Table of contents
Table of contents
September brought us two interesting AI-related stories, both with a surprising social context.
Despite its enormous impact on our daily lives, Artificial Intelligence (AI) is often still regarded as too hermetic and obscure for ordinary people to understand. As a result, an increasing number of people use Natural Language Processing-powered personal assistants, yet only a tiny fraction try to understand how they work and how to use them effectively. This makes them somewhat of a black box.

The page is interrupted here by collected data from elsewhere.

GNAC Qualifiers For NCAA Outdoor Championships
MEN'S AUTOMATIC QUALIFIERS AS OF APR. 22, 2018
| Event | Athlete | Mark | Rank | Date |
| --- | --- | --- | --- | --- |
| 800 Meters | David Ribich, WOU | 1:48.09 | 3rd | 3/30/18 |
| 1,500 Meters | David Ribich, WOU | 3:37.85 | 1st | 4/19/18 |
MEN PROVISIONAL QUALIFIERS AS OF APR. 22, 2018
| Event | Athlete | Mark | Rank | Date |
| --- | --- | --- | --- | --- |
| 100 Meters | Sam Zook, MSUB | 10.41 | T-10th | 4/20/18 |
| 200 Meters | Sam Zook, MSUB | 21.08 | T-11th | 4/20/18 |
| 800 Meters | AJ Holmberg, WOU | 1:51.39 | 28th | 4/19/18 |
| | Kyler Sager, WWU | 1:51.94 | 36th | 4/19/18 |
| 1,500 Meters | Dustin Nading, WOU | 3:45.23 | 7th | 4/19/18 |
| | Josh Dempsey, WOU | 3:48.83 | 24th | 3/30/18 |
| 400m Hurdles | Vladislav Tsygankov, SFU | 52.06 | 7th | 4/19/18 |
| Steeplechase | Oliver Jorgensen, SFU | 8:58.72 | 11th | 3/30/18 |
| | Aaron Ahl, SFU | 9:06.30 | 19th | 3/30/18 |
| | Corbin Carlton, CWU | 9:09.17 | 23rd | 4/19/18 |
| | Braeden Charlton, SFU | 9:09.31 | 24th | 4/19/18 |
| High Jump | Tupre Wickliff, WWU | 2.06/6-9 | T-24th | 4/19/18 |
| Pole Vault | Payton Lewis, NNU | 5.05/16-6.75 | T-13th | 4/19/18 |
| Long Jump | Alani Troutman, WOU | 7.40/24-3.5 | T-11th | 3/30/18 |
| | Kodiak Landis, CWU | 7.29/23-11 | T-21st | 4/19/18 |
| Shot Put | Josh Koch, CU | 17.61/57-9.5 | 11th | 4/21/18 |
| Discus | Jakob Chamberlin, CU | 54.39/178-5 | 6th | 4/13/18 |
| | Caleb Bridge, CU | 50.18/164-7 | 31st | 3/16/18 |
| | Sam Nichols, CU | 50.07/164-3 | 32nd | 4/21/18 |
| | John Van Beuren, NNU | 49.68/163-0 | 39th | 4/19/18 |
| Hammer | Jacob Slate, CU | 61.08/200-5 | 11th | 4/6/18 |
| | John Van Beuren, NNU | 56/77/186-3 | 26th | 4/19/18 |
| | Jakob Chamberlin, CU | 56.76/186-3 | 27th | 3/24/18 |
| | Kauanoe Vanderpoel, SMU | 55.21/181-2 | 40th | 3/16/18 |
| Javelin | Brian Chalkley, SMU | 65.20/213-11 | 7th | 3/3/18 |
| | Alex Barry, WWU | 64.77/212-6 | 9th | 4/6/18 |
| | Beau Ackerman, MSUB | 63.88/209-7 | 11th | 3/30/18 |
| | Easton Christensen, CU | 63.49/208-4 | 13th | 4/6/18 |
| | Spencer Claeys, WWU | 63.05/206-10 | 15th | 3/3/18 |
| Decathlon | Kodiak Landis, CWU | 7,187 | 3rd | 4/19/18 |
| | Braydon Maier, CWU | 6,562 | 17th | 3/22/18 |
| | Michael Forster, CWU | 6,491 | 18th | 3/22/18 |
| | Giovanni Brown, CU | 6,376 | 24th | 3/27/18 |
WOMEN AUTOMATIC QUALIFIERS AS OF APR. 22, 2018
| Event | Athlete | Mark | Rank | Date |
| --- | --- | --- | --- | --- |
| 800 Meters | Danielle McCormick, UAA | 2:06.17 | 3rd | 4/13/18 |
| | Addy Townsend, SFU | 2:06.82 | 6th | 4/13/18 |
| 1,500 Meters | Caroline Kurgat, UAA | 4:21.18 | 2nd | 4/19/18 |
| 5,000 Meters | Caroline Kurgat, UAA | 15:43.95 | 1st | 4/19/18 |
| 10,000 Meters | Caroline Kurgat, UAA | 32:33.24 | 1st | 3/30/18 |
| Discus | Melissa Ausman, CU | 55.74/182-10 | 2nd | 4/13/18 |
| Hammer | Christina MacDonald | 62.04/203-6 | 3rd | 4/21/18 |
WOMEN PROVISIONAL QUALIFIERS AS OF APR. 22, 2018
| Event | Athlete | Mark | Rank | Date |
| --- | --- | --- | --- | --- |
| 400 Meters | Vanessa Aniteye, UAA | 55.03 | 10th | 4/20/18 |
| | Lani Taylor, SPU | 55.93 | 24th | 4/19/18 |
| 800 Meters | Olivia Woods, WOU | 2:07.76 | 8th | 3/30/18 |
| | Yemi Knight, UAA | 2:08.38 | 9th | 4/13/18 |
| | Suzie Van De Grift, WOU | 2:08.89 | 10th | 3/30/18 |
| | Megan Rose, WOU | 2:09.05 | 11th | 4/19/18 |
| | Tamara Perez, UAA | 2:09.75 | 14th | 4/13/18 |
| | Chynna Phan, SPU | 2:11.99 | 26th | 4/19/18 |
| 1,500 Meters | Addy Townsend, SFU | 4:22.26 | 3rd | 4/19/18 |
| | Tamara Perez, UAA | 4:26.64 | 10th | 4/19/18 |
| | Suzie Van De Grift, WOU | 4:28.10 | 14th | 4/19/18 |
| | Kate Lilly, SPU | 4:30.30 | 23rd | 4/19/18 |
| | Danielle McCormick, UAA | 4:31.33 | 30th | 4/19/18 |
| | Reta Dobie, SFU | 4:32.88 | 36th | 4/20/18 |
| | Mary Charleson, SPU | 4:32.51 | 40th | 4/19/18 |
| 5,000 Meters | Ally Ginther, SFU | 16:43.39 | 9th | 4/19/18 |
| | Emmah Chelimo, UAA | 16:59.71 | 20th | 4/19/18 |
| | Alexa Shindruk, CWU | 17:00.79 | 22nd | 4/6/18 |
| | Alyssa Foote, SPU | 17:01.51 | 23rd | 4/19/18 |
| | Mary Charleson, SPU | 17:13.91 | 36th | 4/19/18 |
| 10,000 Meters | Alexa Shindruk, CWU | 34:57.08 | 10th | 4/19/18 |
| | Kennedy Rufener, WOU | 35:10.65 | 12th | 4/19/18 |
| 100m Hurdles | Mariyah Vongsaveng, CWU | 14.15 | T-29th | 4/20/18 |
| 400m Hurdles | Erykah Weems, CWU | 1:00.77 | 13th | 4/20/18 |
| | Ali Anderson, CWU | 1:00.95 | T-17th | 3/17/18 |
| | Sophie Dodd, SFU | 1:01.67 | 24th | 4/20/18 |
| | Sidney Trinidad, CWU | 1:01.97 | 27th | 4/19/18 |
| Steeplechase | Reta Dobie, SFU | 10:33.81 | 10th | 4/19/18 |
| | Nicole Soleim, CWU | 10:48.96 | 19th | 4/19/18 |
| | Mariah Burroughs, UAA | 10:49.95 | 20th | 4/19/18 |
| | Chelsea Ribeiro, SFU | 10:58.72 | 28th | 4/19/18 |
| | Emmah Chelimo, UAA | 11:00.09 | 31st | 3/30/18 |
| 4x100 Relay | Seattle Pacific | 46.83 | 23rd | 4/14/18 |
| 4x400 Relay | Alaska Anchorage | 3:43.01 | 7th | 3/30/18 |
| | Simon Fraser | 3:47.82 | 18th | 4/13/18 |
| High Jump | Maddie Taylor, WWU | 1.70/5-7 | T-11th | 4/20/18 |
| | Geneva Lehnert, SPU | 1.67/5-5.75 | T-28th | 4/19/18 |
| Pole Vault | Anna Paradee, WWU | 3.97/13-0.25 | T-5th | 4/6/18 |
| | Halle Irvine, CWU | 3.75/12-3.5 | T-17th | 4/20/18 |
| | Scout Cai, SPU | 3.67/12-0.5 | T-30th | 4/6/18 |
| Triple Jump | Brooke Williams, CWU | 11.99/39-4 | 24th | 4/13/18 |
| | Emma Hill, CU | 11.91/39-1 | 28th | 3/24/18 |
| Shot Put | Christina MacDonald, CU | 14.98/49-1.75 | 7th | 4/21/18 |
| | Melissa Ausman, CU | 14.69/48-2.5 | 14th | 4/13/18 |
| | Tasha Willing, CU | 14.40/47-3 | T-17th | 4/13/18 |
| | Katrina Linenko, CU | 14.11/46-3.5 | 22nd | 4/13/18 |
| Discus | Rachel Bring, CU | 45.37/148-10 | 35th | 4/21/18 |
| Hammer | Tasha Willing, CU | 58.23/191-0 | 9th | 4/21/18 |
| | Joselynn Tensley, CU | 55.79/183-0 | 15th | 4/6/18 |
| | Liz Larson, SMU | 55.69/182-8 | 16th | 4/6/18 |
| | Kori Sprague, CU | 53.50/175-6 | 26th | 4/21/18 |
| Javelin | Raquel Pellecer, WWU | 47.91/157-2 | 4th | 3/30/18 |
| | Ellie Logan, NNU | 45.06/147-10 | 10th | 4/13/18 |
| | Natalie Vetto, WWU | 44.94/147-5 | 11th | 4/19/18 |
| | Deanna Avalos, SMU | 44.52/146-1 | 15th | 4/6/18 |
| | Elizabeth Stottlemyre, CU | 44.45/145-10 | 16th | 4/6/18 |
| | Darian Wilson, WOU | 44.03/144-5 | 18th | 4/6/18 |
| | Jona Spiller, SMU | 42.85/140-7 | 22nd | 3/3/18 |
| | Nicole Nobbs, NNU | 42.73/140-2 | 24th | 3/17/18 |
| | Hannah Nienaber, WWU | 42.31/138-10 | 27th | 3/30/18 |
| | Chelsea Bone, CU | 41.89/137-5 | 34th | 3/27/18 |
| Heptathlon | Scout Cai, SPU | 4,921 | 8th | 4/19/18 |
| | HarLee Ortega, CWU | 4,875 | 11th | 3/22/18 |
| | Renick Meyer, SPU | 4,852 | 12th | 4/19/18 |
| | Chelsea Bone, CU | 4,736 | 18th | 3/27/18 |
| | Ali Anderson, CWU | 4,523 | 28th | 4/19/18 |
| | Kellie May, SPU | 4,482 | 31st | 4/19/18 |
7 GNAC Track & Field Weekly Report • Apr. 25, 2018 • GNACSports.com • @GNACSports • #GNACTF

Making the field more comprehensible and accessible is one aspect of AI researchers’ mission. That’s why research recently done by OpenAI is so interesting.
Hide-and-Seek – the reinforcement learning way
Reinforcement learning has delivered inspiring and breathtaking results. The technique is used in the training models behind autonomous cars and the controlling of sophisticated devices like automated arms and robots. Unlike in supervised learning, a reinforcement learning model learns by interacting with the environment. The scientist can shape its behavior by applying a policy of rewards and punishments. The mechanism is close to that which humans use to learn. Reinforcement learning has been used to create super killing agents to go toe-to-toe against human masters in Chess, Go and Starcraft. Now OpenAI, the company behind the GPT-2 model and several other breakthroughs in AI, has created agents that play a version of hide-and-seek, that most basic and ageless of children’s games. OpenAI researchers divided the agents into two teams, hiders and seekers, and provided them a closed environment with walls and movable objects like boxes, walls and ramps. Any team could “lock” these items to make them unmovable for the opposing team. The teams developed a set of strategies and counter-strategies in a bid to successfully hide from or seek out the other team. The strategies included:- Running – the first and least sophisticated ability, enabling one to avoid the seekers.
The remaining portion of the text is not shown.